課題一覧:
a: 派遣社員の就労ビザについての本文から、「結論から申し上げると、外国人」を含む箇所を始まりとし、「就労ビザを取得するには、派遣先の職務内容や実務経験に関連性がなければなりません。」の後で終わる範囲を一字一句変えずに返してください。
b: 派遣社員の就労ビザについての本文をもとに、次の問いに答えてください。
(i) 「派遣労働者の同一労働同一賃金」を義務にした派遣法の改正は、何年何月に行われましたか。
(ii) 4年制大学等で法律学部や経済学部を卒業した人が、営業や経理等の業務に従事する場合に取得できる就労ビザは何ですか。
(iii) 4年制大学卒等ではない人が実務経験を立証して在留資格を取得するには、その専門分野の業務に何年以上従事している必要がありますか。
c: 派遣社員の就労ビザについての本文を、最後の文の後から書き継いでください。

原文:
+++

近年、正社員よりも自由度の高い派遣社員としての働き方を選ぶ方も増えていると言われています。 2020年4月の派遣法の改正により、「派遣労働者の同一労働同一賃金」が義務になり、派遣社員として待遇面が大幅に改善されました。ライフワークバランスを守りながら働ける派遣社員は働き方の多様化が求められる近年のニーズにマッチしていると言えますが、これは外国人労働者にも当てはまります。 今回、外国人が派遣社員でも就労ビザを取得することができるかどうか、また注意すべき点などに関してお話ししたいと思います。

派遣社員として就労ビザは取得できる

結論から申し上げると、外国人労働者が就労ビザの申請をする際には、特に正社員や契約社員、及び派遣社員という雇用形態の制限はありません。そのため、派遣社員でも就労ビザを取得することは可能です。ただし、正社員と同じように、派遣社員で就労ビザを取得するにはいくつか注意すべき点があります。

派遣社員が就労ビザを取るときの注意すべき点

・職務内容と学歴や実務経験の関連性があるかどうか

就労ビザを取得するには、派遣先の職務内容や実務経験に関連性がなければなりません。

例えば、4年制大学等で、法律学部や経済学部を卒業していれば、営業や経理等の業務に従事し、「技術・人文知識・国際業務」の就労ビザを取得し該当する職種につくことが可能です。あるいは、4年制大学卒等ではないが、十年以上 その専門分野の業務に従事していた場合には、在職証明書等で実務経験を立証して、在留資格を取得することが可能です。専門学校等卒業の場合には、専門分野と密接に関連する業務を行う場合には、関連性があるとして就労ビザを取得することができます。

基本的に、通常の就労ビザと同様の審査がなされますので、詳しくは「技能・人文知識・国際業務の在留資格を得るには?」のブログをご参考に覧ください。

自身の専門知識や実務経験等と異なる職種に就くことはできません。「派遣元」の会社の業務内容・職種が自身の専門知識や経験と一致していても、「派遣先」の就業先での業務内容が一致していなければ、在留資格を得ることはできませんので、ご注意ください。

+++

保存済みレコード:
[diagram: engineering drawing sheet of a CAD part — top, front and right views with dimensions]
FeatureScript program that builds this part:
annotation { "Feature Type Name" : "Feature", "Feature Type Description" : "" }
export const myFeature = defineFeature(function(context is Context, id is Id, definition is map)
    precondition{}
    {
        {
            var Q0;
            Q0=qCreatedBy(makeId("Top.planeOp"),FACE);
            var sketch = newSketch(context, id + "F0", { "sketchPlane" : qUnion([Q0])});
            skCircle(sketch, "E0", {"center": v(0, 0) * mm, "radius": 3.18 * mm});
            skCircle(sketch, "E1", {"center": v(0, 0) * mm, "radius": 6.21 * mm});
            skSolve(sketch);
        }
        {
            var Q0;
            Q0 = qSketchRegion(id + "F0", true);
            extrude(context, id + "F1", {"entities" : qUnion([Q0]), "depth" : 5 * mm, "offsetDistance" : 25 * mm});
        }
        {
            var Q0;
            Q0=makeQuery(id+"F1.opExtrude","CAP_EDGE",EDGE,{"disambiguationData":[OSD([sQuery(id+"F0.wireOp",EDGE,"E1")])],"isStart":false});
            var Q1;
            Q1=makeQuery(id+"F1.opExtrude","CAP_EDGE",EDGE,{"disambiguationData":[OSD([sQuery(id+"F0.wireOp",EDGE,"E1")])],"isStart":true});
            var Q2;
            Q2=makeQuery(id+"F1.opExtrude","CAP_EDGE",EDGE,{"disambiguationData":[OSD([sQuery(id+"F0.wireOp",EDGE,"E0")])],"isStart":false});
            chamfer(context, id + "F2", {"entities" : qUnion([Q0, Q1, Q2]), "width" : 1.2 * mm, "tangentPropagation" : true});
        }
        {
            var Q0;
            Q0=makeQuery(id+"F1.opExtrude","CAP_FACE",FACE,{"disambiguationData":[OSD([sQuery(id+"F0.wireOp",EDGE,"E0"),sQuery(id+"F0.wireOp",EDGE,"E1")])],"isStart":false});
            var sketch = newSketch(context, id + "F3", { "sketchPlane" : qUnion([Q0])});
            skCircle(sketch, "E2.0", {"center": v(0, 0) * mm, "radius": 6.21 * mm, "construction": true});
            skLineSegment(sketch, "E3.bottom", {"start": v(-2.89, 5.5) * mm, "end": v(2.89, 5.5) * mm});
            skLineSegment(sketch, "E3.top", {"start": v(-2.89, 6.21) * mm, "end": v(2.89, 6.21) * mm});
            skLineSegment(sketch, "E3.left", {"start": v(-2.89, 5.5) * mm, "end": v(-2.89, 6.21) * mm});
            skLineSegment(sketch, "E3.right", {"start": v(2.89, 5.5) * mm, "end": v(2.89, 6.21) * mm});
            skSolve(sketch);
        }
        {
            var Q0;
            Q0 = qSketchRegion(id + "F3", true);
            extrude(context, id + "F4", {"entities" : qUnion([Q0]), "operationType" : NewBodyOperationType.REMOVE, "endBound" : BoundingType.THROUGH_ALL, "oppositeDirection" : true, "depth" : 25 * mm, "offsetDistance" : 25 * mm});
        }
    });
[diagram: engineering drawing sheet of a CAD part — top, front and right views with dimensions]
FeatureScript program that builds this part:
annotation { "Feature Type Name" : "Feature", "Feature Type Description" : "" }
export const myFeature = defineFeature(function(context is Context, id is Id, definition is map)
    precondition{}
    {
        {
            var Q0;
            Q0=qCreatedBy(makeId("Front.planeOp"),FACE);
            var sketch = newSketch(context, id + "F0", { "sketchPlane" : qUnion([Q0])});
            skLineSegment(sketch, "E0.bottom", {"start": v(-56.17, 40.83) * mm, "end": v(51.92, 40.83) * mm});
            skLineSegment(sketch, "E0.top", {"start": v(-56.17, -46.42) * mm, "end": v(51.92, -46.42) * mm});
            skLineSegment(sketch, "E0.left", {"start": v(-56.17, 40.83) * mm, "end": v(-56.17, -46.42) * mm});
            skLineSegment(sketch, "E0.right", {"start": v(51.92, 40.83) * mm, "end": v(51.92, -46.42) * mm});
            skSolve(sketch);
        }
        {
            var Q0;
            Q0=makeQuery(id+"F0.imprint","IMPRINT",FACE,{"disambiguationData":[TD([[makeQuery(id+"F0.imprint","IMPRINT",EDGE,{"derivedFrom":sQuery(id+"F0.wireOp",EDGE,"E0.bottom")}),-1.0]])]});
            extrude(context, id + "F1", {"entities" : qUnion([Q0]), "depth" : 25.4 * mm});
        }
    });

+++

課題の解答:
a:
結論から申し上げると、外国人労働者が就労ビザの申請をする際には、特に正社員や契約社員、及び派遣社員という雇用形態の制限はありません。そのため、派遣社員でも就労ビザを取得することは可能です。ただし、正社員と同じように、派遣社員で就労ビザを取得するにはいくつか注意すべき点があります。

派遣社員が就労ビザを取るときの注意すべき点

・職務内容と学歴や実務経験の関連性があるかどうか

就労ビザを取得するには、派遣先の職務内容や実務経験に関連性がなければなりません。

b:
(i) 2020年4月
(ii) 「技術・人文知識・国際業務」の就労ビザ
(iii) 十年以上

c:
※派遣先で行う業務内容は、いわゆる単純労働や肉体労働は認められません。(特定技能の在留資格を対象とする派遣会社である場合には、別の審査要件があります)

・派遣元の企業の安定性がある

派遣社員にあたる外国人従業員は派遣元から給料が支払われるので、派遣元の企業の安定性も重要になります。そのため、安定性や継続性を証明する書類を用意する必要があります。例え前年度の法定調書合計表など、会社の経営状況がわかる資料になります。一部の派遣元の企業が一般社員に経営状況を開示したくないため、資料が厳封状態で渡すこともあります。

・給与

外国人が就労ビザを取得して日本で働く場合、直接雇用の場合と同様、派遣社員の外国人も日本人と同等以上の報酬を得る必要があります。そのため、従業員に十分な報酬を支払える安定性の企業でないと、就労ビザの許可が下りないことがあります。

・素行

犯罪歴や不法滞在歴がある人は、その罪名や年数によっては不許可になる可能性があります。よく見られるのは留学生が資格外活動許可で認められた労働時間を超えることや、出席・成績不良等の点です。そのため、将来日本で就職を考えている留学生は、アルバイトの労働時間が認められた範囲を超えないよう気を付け、勉学を第一に考えることをお勧めします。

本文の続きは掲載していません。